Lighthouse, Ireland

Lighthouse, Ireland

Reader, beware: this is a rant, but not a luddite one. I covet new technologies, and I have often been an early and keen adopter of this kind of novelties. But the key is: never for the sake of the novelty alone.

Everyone, me included, chases the latest camera with the illusion that it will make him/her a better photographer.

And it is certainly true to a point, despite the fact that it is not the camera but the photographer the one that makes a photo. For example, I have a lot of pictures I like very much that, unfortunately, I took with a 6 Megapixels camera. While they are nice pictures anyway, I can print them far too small for my actual standards for them to be useful (we are talking mostly landscapes here, that need an outrageous amount of detail or will look mushy).

So technical evolution, per se, is certainly a good thing.

The trouble that could stem from this is that we are sometime hard-pressed to buy a new camera, a new lens, a new piece of kit for the sake of novelty itself, driven from advertisement and peer pressure. But, aside from our wallet, nobody else suffers.

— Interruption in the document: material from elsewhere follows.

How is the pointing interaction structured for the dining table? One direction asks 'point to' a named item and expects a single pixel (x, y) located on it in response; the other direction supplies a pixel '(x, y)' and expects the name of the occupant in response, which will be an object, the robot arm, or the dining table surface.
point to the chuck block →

Moreover, nowadays thousands of forum pages and websites – yes, the present one as well – feature endless discussions on what camera focuses faster, if only for a split second, or on what lens, at the most extreme borders of the field, is a tiny tiny bit sharper or less vignetted than its competitors.
Tree in the wind

I can hear you, saying that this might be all still good, though, because after all when you are out shopping for a new piece of equipment is better to spend the money on something of proved quality. And if you shoot Formula 1 or Nascar for a living please just write a check for the newest and fastest camera you can find, another fat one for a 600mm f/0,75 the day it should come out, and yet another one for the mule and the cart (or a segway!) to carry it!

But a biggest problem, in my opinion the capital sin of modern photographic industry, rises its ugly head now: why nowadays the selling argument, and even worse, the principal goal in the design process itself for pretty much every camera and especially lens is about sharpness, and sharpness alone, or autofocus speed? Who decided that sharpness had to be the only point of reference in the project of a lens?

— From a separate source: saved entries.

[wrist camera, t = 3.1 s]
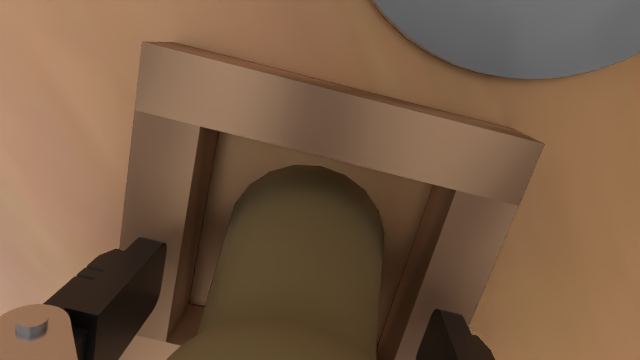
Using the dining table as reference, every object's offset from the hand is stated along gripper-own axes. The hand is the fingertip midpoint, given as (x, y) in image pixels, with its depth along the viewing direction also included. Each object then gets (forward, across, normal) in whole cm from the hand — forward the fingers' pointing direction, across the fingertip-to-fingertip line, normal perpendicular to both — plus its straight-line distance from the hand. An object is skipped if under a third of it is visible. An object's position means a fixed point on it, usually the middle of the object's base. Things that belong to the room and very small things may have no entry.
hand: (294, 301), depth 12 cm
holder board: (+4, 0, 0) cm, 4 cm away
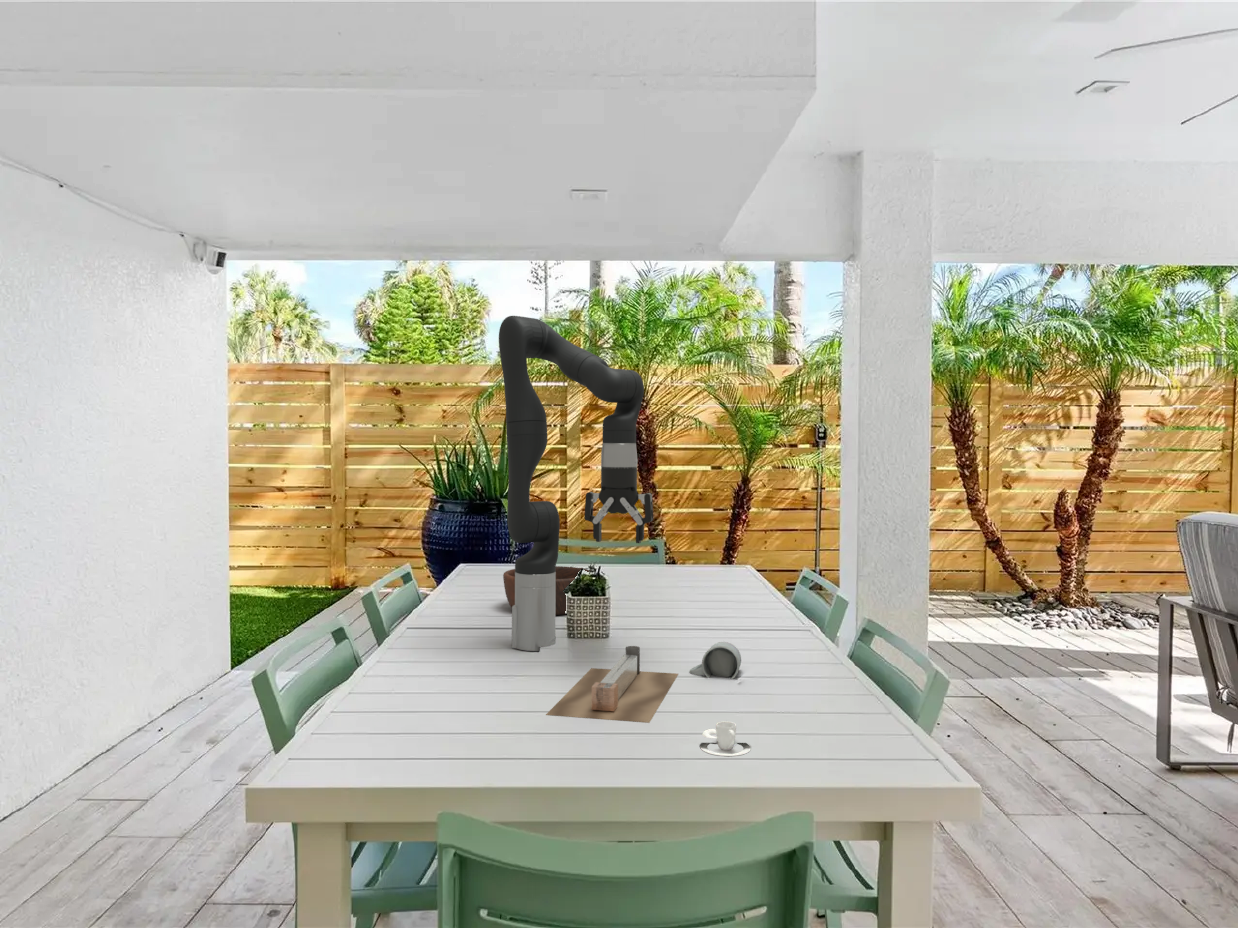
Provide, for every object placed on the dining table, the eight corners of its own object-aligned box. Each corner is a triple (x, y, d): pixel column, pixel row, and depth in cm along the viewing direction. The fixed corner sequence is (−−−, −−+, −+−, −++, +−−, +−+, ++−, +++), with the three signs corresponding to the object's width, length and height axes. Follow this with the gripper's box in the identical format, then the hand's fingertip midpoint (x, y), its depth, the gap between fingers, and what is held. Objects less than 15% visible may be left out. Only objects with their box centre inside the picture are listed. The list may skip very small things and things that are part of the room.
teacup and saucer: (697, 739, 151) (698, 714, 151) (747, 740, 151) (747, 715, 151) (701, 758, 143) (701, 732, 142) (753, 759, 142) (753, 733, 142)
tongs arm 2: (631, 674, 185) (631, 654, 184) (640, 675, 184) (641, 655, 184) (602, 710, 161) (602, 687, 161) (614, 711, 161) (614, 688, 161)
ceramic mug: (742, 674, 190) (741, 638, 190) (739, 684, 182) (738, 647, 182) (692, 672, 192) (691, 636, 192) (687, 682, 185) (686, 645, 184)
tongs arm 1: (620, 674, 185) (620, 654, 185) (630, 674, 185) (630, 654, 184) (591, 709, 162) (591, 686, 161) (602, 710, 161) (602, 687, 161)
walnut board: (545, 720, 159) (545, 684, 159) (591, 672, 190) (591, 642, 190) (649, 728, 155) (649, 691, 155) (678, 678, 187) (678, 647, 186)
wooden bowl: (611, 607, 262) (611, 570, 261) (558, 622, 241) (558, 582, 240) (540, 597, 275) (540, 563, 275) (484, 611, 254) (484, 574, 254)
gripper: (581, 465, 193) (581, 543, 193) (649, 466, 190) (648, 545, 190) (590, 463, 200) (590, 539, 201) (655, 464, 197) (655, 541, 198)
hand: (618, 542), depth 195 cm, fingers open, 8 cm apart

Enter the engineers. In this phase I have the strong suspicion that lenses and cameras are designed by engineers alone, without the participation of actual artists and photographers if not as an afterthought – like “tell us what we did wrong and we will try to correct it in a firmware update”. The children have been left alone to play as they like, and things are going awry.

Pigeon in a snowstorm
This, I believe, is why we have often poorly thought cameras, ergonomically speaking. Why I should push multiple times a button, or spin a wheel, to give but an example, only to zoom at 100% in my freshly taken picture? Why would I want to look at it more often at, say, a 25% zoom level, than at maximum magnification to check the focus? Why the shutter release button in many cameras is placed in a position more fitted for the long fingers of E.T. that the ones of an actual human being (and no, I don’t have small hands)? Remember: bad ergonomics is the one thing that, with the exception of relocating a few buttons, software cannot fix.

And the engineers’ mindset is also the reason because many of us still crave after vintage quality lenses, designed with in mind not only the sharpness at the various apertures, but also the pleasantness of the bokeh, the palette of the tonalities and things like that.

Until not so many years ago sometimes the designers might decide intentionally to reduce the sharpness of a lens at the extreme borders (to say it more correctly: they actually boosted the central sharpness at the detriment of the borders), to aid concentrating the attention of the viewer on the central regions of the picture, where the subject would most probably be located.

From the car in a rainstorm
And don’t think lesser brands did this: for one, mighty Leica used to differentiate exactly in this way between the two ranges it produced at the time, R and M. The M lenses were intended for journalistic use, so they had the kind of sharpness distribution I just mentioned, with a bias in favor of the central part, while the R series used to have a more uniform performance across the field. Don’t believe me? Check the MTF tests for R and M lenses of the same age of similar focal length and look were the spikes in sharpness occur.

Same thing used to happen for the bokeh: the choice of the optical scheme was dictated also from the kind of out of focus it would have generated; and special circular apertures were employed to smoothen the edges of the out of focus points. Even the kind of glass used was sometimes selected with an eye to its characteristic in terms of color palette and so on. Remember: this was before you could change the color balance of an image with the slide of a finger.

As I have often mentioned in my posts, a lens is for a photographer nothing more than a brush for a painter: and every painter needs different kind of brushes to fit his/her particular style. If all the lenses should start to render in the same way we will have perfect fragments of reality caught on the sensor, but our power of choosing our preferred interpretation will be severely limited.